Besides these super intense moments, Joyce and I also ate a ton of Pho, Bun Cha, Vietnamese coffee, etc. We sweat a ton, went kayaking, motorbiked through a national park, traveled out to the island of Cat Ba, soaked in the sun and the rain, and just had a blast. My takeaways can be broken into three main points: 1) Vietnam is a truly gorgeous place 2) The food was AMAZING 3) the white backpacker we met were almost unilaterally racist, appropriative, and culturally insensitive. If you would like me to expand on any of those points, just PM me! But at the bottom of this post are a bunch of photographs!

Now, the second semester. It is significantly harder than last semester, and so much more satisfying. The two classes I am in now are 思想与社会 (Philosophy and Society) and 实话实说 (Real Talk). Both classes discuss really relevant topics, using very formal and advanced language. I am excited to be able to master these aspects of Chinese, because they are really directly related to the research I will be doing next semester. It is also really fun to be reaching a level where I can talk intelligently about the same topics that I would want to use English to discuss. All that being said, the work load much heavier than last semester and I have been having trouble figuring out a way to balance self care and homework. In my four years in college, self care for me really fell by the wayside, and one of my goals in my post-graduate life was to prioritize self care as a way to keep care for my mental health.
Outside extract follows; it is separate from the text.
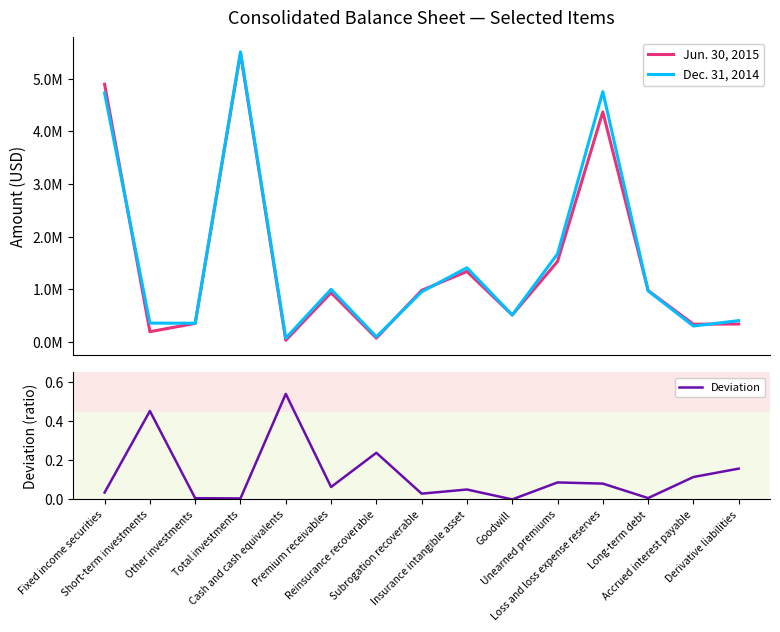

In Jun. 30, 2015, how many points are higher than both neighbors (excluding endpoints)?

4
So, finding ways to incorporate working out, yoga, and meditation into my daily life is very important. I figure that these are the kind of struggle that everyone is having, and that finding ways to balance will be a life long puzzle.

Finally, I want to write a little bit what it is like to hear about acts of terror in the United States, from China. I have been in China now for two major terror attacks, both the Pulse shooting and the recent attack on the Tree of Life synagogue in Pittsburgh by alt-right terrorist Robert Bowers. It has made me think a lot about how it feels to be so far away from my country, when people are hurting more than ever, and feel so useless from halfway across the world. I attended Shabbat at a Beijing synagogue last night as a way to stand in solidarity with the Jewish community and as a way to somehow process the truly horrible events of last week. Something that someone said really resonated with me, being so far away allows us expats the luxury of tuning out. The news broke in the US on Saturday morning as the shooting was unfolding, as me and my friends were out drinking, and we had the luxury of seeing the notification popping up on our phones and then choosing to not engage, as a way of self preservation. It is sad, because these events feel so distant from me even as they impact so many people who I hold so dear. I have had to actively seek out information to make it all even seem real. I remember the same thing happening in 2016 as the Pulse shooting unfolded. Even though I was with a group of Americans, we were all emotionally wasted and couldn’t even engage. Being in China, we were able to disengage in a way we wouldn’t have been able to in the United States.

I think the biggest question that emerges from these thoughts is just what to do. How do I fight feelings of uselessness as people at home hurt? If I were in the US right now, I would be participating in rallies, conversations, and things of the like. For now, the fact that I voted absentee is tiding me over, and I will just keep seeking out ways to get engaged from afar.

That is all for now. Thank you all for reading!